Delivering of packages with drones has become a quite discussed topic mainly for Amazon´s well-known plans. However, also another worldwide corporation, Google, recently stepped into this bussiness. Google X, a division of the US-based technology company dedicated to making major technological advancements, started Project Wing and tested their first UAV prototype this month in Australia. The first delivering trial, including customers from public, was successfuly performed at a Queensland farm on the Darling Downs. According to Google X director Astro Teller the Project Wing´s aims to create an uniqe system for fast and easy delivering small and medium sized packages to anyone with UAS. They are examinig the whole spectrum of imaginable situations where can be aerial delivering useful or even crucial matter. For example, the researchers are considering to deploy these drone delivering system in case of emergency response after a flood, or an earthquake. Bringing medicine or other supplies to people who are in need can be estimable in such situations when the conventional infrastructure is inoperative.

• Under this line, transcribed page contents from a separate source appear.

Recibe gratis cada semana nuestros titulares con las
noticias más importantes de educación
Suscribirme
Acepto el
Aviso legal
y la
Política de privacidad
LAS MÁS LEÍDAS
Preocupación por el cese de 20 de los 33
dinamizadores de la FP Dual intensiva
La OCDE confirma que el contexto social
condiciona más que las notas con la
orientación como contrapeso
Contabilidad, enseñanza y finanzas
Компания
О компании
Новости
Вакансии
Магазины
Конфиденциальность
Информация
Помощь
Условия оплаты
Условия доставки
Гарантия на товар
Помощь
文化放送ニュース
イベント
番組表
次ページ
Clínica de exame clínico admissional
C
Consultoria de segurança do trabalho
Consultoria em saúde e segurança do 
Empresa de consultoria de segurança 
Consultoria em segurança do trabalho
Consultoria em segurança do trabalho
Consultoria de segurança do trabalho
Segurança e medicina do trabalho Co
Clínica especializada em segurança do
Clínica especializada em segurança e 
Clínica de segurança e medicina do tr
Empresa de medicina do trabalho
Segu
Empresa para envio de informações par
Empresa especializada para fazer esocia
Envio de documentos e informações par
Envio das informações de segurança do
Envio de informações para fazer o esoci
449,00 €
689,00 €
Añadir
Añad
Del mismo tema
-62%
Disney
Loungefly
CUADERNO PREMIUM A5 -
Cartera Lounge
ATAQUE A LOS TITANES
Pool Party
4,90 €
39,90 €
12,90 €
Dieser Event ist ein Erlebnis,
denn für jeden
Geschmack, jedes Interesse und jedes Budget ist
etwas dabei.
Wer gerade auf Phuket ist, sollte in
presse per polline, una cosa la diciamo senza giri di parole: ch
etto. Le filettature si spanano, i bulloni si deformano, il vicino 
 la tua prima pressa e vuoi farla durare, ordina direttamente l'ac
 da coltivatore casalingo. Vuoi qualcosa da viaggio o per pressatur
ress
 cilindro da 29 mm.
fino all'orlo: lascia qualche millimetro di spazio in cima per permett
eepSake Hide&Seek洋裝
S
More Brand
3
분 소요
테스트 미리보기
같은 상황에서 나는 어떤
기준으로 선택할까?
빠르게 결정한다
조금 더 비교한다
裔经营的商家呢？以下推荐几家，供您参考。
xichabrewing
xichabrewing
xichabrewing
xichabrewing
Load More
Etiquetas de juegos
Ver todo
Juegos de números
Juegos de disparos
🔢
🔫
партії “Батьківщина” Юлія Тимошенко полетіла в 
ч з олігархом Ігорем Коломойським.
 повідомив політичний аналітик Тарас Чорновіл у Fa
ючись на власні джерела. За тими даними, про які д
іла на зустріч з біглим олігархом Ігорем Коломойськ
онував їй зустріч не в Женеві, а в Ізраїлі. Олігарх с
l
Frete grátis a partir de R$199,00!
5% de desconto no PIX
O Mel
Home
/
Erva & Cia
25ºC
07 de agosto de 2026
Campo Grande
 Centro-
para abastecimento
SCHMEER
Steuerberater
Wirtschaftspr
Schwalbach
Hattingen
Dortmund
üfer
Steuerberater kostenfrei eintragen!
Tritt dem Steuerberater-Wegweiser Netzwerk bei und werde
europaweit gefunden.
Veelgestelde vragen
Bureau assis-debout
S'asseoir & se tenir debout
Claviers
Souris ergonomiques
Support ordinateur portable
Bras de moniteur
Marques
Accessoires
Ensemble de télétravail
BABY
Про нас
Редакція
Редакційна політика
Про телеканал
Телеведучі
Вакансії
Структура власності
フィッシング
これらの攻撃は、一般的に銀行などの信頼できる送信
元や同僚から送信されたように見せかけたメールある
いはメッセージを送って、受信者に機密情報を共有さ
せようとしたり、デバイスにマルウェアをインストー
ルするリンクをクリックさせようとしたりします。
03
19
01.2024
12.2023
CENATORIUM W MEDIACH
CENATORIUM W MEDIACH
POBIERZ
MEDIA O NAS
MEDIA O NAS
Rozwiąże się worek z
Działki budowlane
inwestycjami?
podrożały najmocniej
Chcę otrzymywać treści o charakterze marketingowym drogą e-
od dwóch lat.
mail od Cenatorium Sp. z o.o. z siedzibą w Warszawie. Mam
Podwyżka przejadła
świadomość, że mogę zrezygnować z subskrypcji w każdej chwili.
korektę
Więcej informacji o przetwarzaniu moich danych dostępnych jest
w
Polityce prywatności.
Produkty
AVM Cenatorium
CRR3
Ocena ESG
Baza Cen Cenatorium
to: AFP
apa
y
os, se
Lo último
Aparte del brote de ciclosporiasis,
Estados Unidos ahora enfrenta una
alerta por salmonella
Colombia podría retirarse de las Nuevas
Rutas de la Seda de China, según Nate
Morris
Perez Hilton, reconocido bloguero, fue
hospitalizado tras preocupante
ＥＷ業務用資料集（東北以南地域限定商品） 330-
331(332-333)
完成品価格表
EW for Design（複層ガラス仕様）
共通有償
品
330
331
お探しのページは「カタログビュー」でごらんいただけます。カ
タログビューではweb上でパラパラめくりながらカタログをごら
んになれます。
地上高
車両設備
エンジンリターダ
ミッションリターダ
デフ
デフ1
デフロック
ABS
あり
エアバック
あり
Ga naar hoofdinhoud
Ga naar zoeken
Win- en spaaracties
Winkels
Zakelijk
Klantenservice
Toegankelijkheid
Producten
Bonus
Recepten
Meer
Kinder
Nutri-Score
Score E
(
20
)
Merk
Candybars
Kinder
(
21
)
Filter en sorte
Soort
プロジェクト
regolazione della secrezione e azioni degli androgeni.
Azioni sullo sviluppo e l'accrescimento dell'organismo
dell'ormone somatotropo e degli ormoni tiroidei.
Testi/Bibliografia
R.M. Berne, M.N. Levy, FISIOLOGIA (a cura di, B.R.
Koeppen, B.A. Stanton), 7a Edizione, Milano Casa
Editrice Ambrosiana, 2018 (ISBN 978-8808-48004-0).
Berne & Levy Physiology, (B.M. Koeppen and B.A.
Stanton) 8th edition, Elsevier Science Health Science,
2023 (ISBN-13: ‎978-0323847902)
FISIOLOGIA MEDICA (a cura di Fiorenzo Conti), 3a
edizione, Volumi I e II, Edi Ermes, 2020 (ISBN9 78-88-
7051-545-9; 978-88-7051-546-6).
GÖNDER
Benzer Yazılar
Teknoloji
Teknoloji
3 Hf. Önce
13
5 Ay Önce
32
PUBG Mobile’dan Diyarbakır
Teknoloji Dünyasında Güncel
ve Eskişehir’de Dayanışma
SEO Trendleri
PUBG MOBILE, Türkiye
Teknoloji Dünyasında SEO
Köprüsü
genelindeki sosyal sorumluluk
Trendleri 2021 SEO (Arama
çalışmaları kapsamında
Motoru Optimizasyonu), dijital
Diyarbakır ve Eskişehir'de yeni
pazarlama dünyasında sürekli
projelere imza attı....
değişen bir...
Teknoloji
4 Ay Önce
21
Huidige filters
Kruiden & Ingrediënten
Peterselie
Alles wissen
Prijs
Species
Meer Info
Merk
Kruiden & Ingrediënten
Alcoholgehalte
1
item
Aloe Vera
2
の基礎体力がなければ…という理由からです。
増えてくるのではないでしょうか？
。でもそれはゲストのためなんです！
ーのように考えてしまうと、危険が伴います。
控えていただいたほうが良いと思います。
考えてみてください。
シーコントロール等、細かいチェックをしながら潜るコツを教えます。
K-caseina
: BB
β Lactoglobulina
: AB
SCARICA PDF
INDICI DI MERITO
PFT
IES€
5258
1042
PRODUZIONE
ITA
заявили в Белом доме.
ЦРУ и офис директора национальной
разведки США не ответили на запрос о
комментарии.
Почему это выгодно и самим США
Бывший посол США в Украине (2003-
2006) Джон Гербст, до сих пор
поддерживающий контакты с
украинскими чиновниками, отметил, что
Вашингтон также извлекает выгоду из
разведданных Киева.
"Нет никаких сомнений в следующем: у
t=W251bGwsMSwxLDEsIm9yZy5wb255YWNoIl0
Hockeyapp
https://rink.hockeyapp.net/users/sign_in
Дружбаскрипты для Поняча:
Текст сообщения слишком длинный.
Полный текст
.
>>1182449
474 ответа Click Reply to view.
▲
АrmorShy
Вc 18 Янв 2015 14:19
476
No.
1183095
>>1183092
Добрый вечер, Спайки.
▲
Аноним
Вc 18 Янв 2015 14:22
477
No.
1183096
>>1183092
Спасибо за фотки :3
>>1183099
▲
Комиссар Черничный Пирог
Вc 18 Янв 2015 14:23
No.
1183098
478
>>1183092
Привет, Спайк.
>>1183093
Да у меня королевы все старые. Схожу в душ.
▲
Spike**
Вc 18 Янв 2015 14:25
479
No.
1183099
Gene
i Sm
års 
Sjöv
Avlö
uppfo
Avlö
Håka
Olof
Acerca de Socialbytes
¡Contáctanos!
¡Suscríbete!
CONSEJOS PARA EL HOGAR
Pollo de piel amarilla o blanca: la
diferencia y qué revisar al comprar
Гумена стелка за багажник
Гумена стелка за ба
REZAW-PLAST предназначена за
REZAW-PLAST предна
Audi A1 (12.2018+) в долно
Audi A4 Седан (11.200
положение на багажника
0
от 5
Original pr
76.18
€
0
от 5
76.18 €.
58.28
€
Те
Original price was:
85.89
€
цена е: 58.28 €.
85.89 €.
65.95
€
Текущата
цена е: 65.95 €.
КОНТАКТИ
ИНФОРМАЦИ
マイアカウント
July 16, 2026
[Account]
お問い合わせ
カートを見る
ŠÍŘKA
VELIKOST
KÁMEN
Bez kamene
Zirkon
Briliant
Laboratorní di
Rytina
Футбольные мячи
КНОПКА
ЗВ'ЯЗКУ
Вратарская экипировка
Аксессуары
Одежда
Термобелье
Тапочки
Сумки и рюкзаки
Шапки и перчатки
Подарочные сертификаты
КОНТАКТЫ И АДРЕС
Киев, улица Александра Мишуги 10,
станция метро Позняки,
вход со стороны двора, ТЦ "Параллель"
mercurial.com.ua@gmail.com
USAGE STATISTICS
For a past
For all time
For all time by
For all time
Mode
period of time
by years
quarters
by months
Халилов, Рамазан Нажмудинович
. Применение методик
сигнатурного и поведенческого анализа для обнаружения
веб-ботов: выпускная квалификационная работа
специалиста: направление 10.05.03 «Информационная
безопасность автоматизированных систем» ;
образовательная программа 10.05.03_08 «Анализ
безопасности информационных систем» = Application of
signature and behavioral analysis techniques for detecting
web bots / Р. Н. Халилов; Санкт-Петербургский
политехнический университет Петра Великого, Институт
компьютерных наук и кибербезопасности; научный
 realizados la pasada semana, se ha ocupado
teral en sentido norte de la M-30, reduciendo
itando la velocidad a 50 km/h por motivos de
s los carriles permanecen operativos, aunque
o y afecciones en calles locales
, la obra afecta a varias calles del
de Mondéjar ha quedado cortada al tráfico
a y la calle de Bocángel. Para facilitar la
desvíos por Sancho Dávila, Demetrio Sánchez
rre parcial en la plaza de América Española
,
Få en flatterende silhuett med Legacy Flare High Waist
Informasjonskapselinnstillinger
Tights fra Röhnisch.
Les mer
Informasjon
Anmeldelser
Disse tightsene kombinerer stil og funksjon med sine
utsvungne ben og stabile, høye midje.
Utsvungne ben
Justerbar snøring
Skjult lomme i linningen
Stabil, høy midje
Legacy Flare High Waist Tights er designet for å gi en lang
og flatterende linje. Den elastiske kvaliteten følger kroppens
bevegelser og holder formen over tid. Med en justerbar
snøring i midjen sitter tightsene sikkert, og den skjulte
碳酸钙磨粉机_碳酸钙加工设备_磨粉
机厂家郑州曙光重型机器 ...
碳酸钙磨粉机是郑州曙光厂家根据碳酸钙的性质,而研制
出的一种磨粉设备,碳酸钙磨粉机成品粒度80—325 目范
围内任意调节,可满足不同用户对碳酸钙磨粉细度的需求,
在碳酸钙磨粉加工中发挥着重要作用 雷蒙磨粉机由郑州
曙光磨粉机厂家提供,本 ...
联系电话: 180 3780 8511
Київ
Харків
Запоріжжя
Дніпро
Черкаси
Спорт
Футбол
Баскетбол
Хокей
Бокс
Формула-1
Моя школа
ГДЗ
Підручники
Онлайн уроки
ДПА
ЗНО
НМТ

The particular prototype of delivery drones used in Queensland is a “tailsitter”, the Unamanned Aerial Vehicle which is able of vertical take-offs and landings and high speed during the flight – up to 90km/h. Although the take-off is performed verticaly, Project Wing is then flying horizontally as a “flying wing” drone type. The researchers from Google X have it also reportedly equipped with sophisticated sensors which allow to perform an autonomous flight. That probably means their interests are currently more and more focused into the area of hi-tech robotics and visionary technology, especially when we consider Google buying the renowned Boston Dynamics company. Nevertheless, their goal is not just to create self-flying delivering vehicles, but also to make an autonomous flight safe and reliable. Any obstacles in the air, such as power lines, flocking birds or another vehicles, should be ultimately detected by the drone´s sensors and the necessary flight adjustments made.
Although it will probably takes years to make Google´s plans to came true, their first testing round work out pretty good. The world first person to receive a package delivery from a Google X UAV was farmer Neil Parfitt, who reportedly really appreciated the whole service. The cargo was released to the ground on a cable and the operators was able to maintain perfect control of it. Because the weather while this testing went pretty well, with mildly blowing wind, so the drone remained stable and without vibrations during the whole operation. Next trials are going on in these days, including many important questions about UAV delivering and autonomous flight which have to be answered. The test flights are conducted using Brisbane-based Unmanned Systems Australia’s operating certificate, with the company’s director Phil Swinsburg in charge. He also managed a large area between the Warwick and Killarnes to be a testing location for the future delivery aerial robots. I´m personally really curious if and when will Google deploy their promising drone fleet in daily life how will the public accept this.